5.4 The physically active
The physically active are older adults who practise moderate or vigorous-intensity physical activity, in accordance with health recommendations, and who form the majority in the sample. These people thus have higher than average PA scores: 4700 METs minutes/week for the “physically active and sedentary” profile and 5197 METs minutes/week for the “physically active and non-sedentary” profile.
5.4.1 …and sedentary (14.2% of older adults).
This profile has the highest proportion of older adults who practise a professional activity. They achieve the WHO recommendations for PA by performing domestic activities such as DIY, gardening and cutting the grass, and by walking and rambling. Nevertheless, in spite of having a satisfactory PA level, the time they spend each day in sedentary activities is very high (9:06 hours on average, Table 11), which is detrimental to maintaining good health. The data demonstrate that this group have good perceived health although the majority of them are overweight (59.7%). They suffer less from functional limitations (as ALD), which enables them to continue to practise physical activities in the home and in sports. In consequence, they maintain an adequate general state of health.
5.4.2 …and non-sedentary (50.3% of older adults).
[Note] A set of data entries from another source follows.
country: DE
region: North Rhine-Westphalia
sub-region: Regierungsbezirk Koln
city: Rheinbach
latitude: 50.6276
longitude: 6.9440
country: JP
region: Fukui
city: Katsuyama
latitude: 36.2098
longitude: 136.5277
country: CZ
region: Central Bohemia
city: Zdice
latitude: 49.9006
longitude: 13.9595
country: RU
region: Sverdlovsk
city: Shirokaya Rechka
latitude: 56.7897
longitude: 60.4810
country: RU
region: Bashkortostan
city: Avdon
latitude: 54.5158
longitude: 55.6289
This profile, the most numerous among older adults, is also the most masculinized (55.7% vs. 48.3% on average, p<0.001). This category has the highest score of people without a professional activity (65.5% vs. 60.5% on average, p<0.01), suggesting that their extra free time is devoted to active leisure pursuits. More specifically, they are people who garden a lot and practise many physical and sports activities, including walking, rambling, swimming and even floor exercises. In addition to being very active physically, this category spends the least time in sedentary activities and in front of screens. The effects on their health are unequivocal: while this profile perceives its health to be very good, the objective data suggest the same.
6. Conclusion
The results of this study show that half of the population of seniors is both active and non-sedentary (profile 4), an encouraging figure. Only a third of French older adults are physically inactive (profiles 1 and 2, Table 9), echoing a meta-analysis carried out in 122 countries that shows that 31.1% of adults in the world are inactive and that 41.5% of adults spend 4 or more hours seated each day [62].
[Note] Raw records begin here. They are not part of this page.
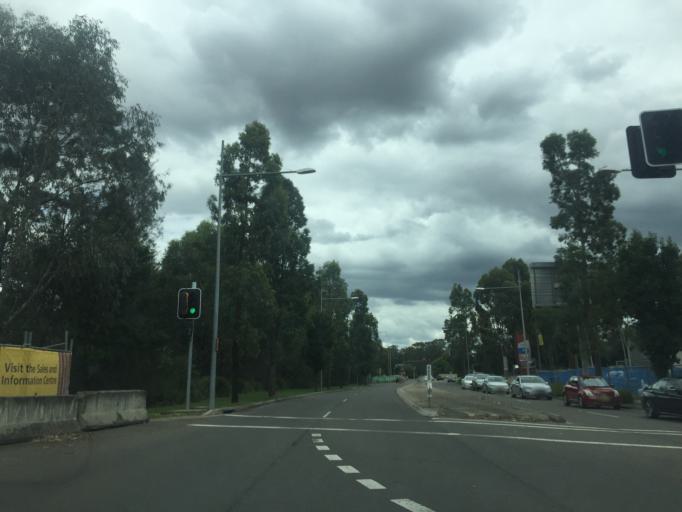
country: AU
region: New South Wales
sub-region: Blacktown
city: Rouse Hill
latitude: -33.6922
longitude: 150.9269
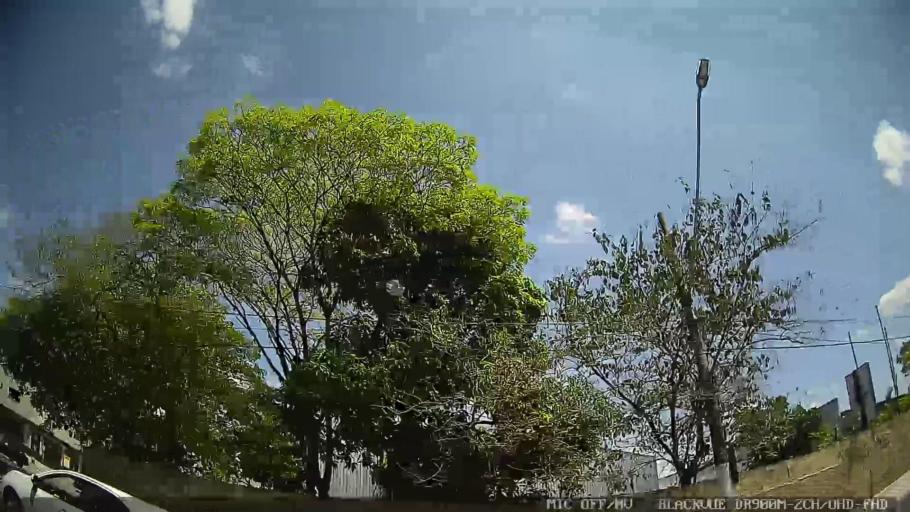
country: BR
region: Sao Paulo
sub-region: Guarulhos
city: Guarulhos
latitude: -23.5143
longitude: -46.5433
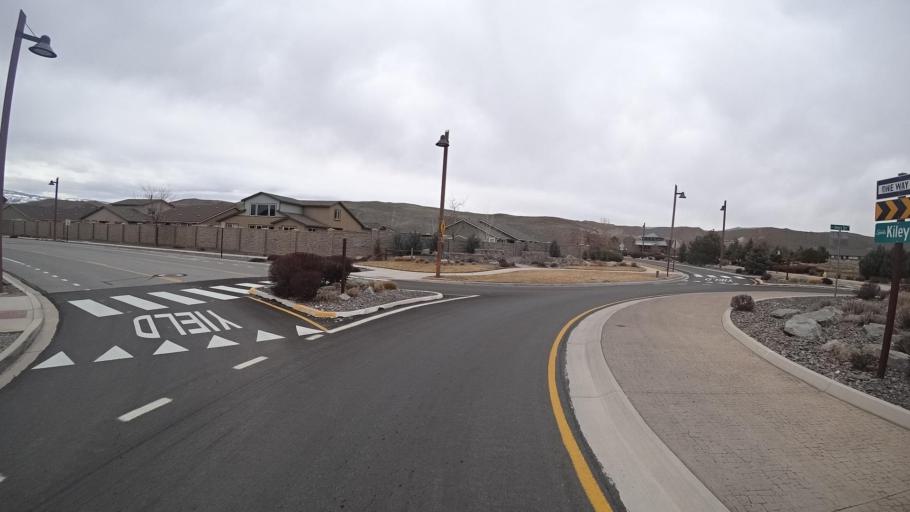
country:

Two results are particularly striking: first, the differences between men and women, and second, the impact of physical activity and sedentarism on the BMI.
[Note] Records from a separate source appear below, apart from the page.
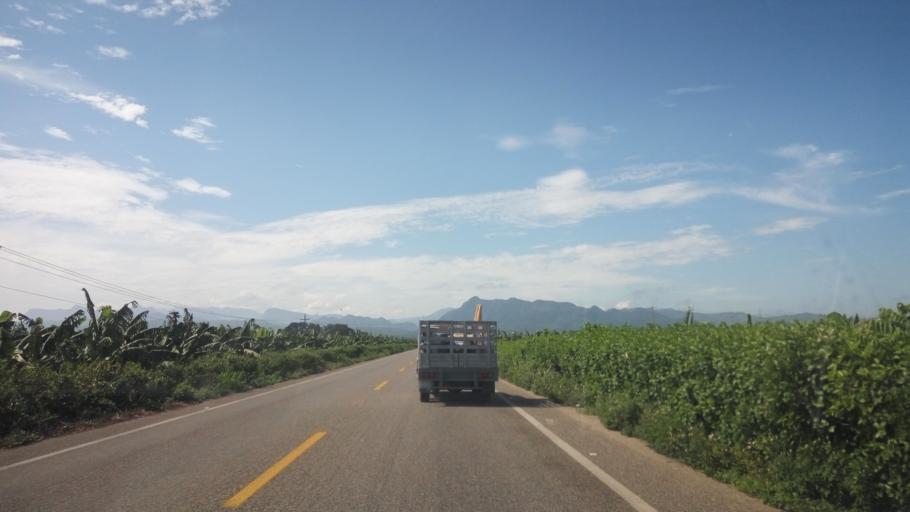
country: MX
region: Tabasco
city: Teapa
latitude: 17.6109
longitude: -92.9653
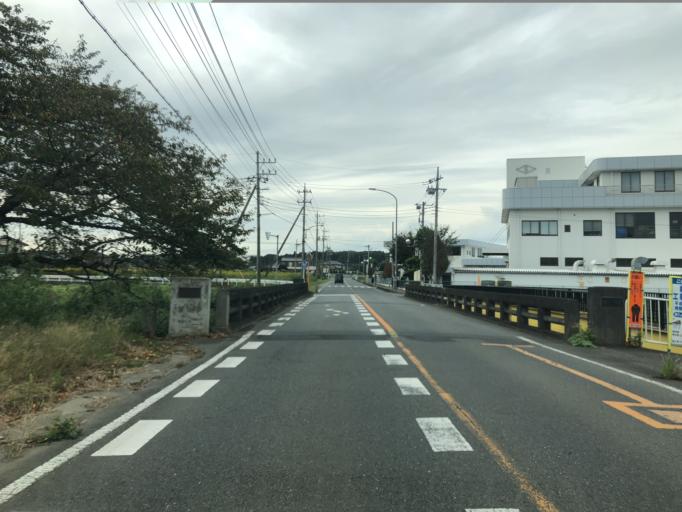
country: JP
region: Saitama
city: Fukiage-fujimi
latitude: 36.0584
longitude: 139.3945
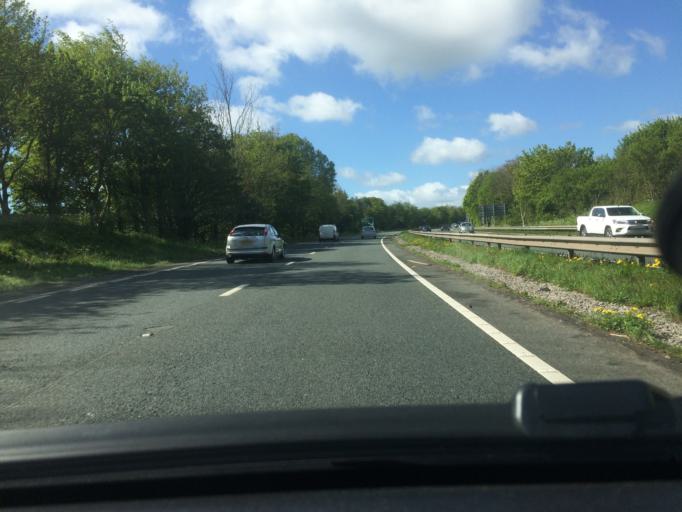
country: GB
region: Wales
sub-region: Wrexham
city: Wrexham
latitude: 53.0510
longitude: -3.0144
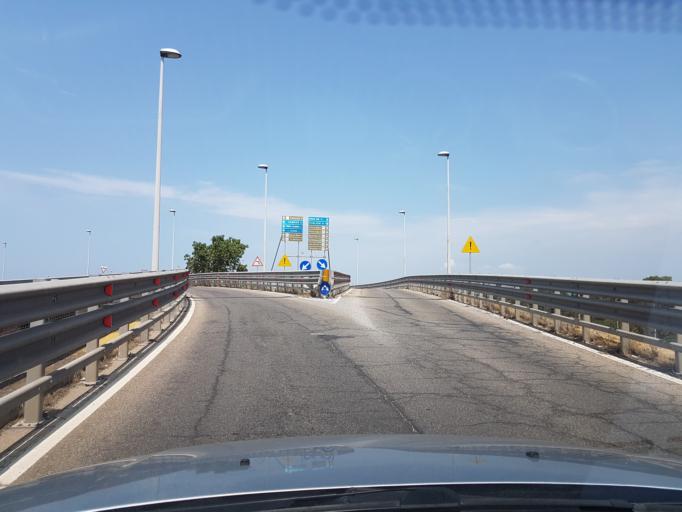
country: IT
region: Sardinia
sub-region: Provincia di Oristano
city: Donigala Fenugheddu
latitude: 39.9264
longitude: 8.5793
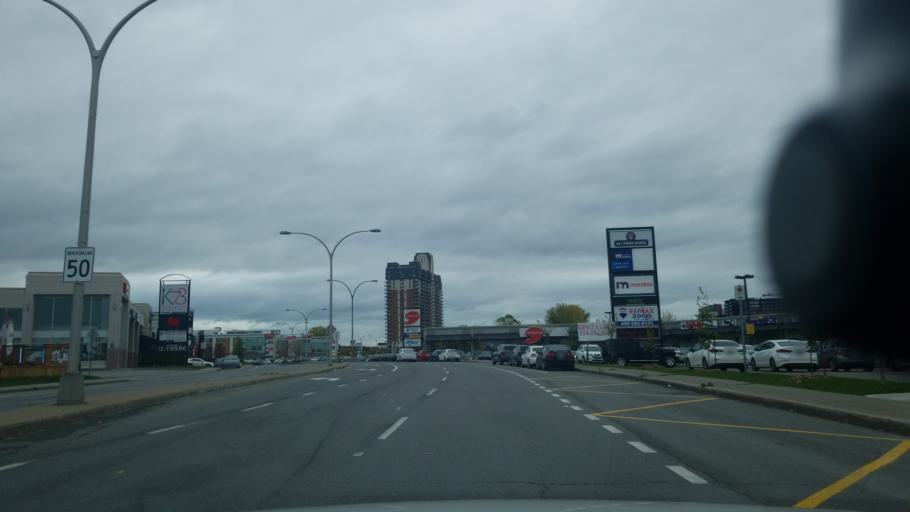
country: CA
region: Quebec
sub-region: Laval
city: Laval
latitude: 45.5667
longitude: -73.7283
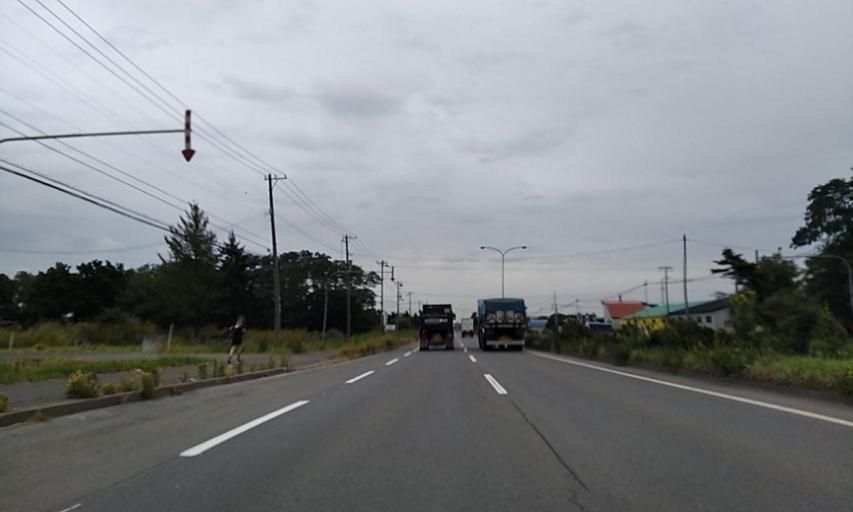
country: JP
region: Hokkaido
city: Sapporo
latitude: 43.1452
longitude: 141.2109
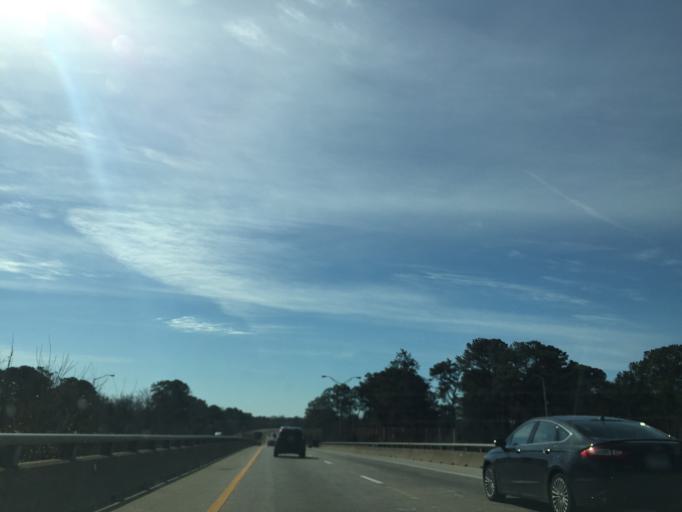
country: US
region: Virginia
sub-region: City of Norfolk
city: Norfolk
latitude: 36.9431
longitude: -76.2666
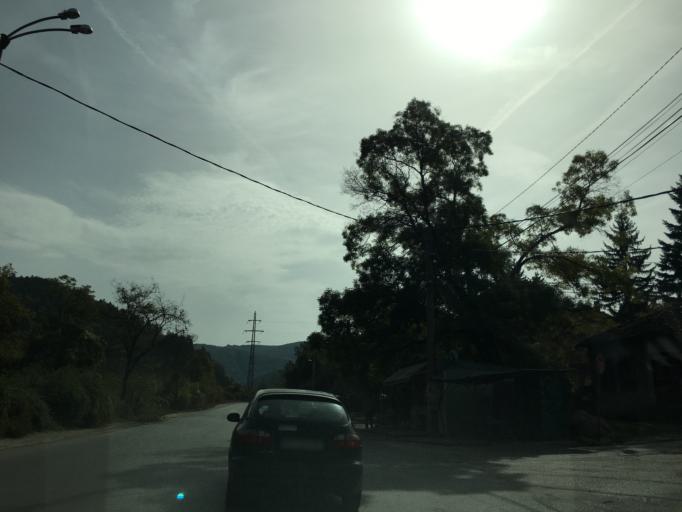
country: BG
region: Sofia-Capital
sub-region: Stolichna Obshtina
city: Sofia
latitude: 42.5825
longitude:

The effects on health are unequivocal: people who achieve the WHO recommendations for physical activity and spend less than 7 hours each day in sedentary activities have the best health indicators (profile 4).
The pandemic has had a major impact on seniors’ behaviours: physical activity has diminished and sedentarism increased [63]. It would be of interest to measure whether the levels of activity and sedentarism have returned to their values measured before the health crisis.